▸ **Your assignment**: Copy, from the material below, each line where "printed" shows up.

[[ Exercise inputs, beginning ]]

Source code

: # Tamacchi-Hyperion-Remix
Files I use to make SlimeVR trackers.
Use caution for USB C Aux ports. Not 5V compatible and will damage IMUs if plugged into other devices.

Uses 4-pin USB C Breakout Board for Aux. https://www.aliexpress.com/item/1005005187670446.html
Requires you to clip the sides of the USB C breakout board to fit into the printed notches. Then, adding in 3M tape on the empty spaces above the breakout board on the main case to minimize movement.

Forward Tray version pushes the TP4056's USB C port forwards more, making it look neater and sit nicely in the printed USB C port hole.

[[ Exercise inputs, end ]]

▸ **Solution below**:
Requires you to clip the sides of the USB C breakout board to fit into the printed notches. Then, adding in 3M tape on the empty spaces above the breakout board on the main case to minimize movement.
Forward Tray version pushes the TP4056's USB C port forwards more, making it look neater and sit nicely in the printed USB C port hole.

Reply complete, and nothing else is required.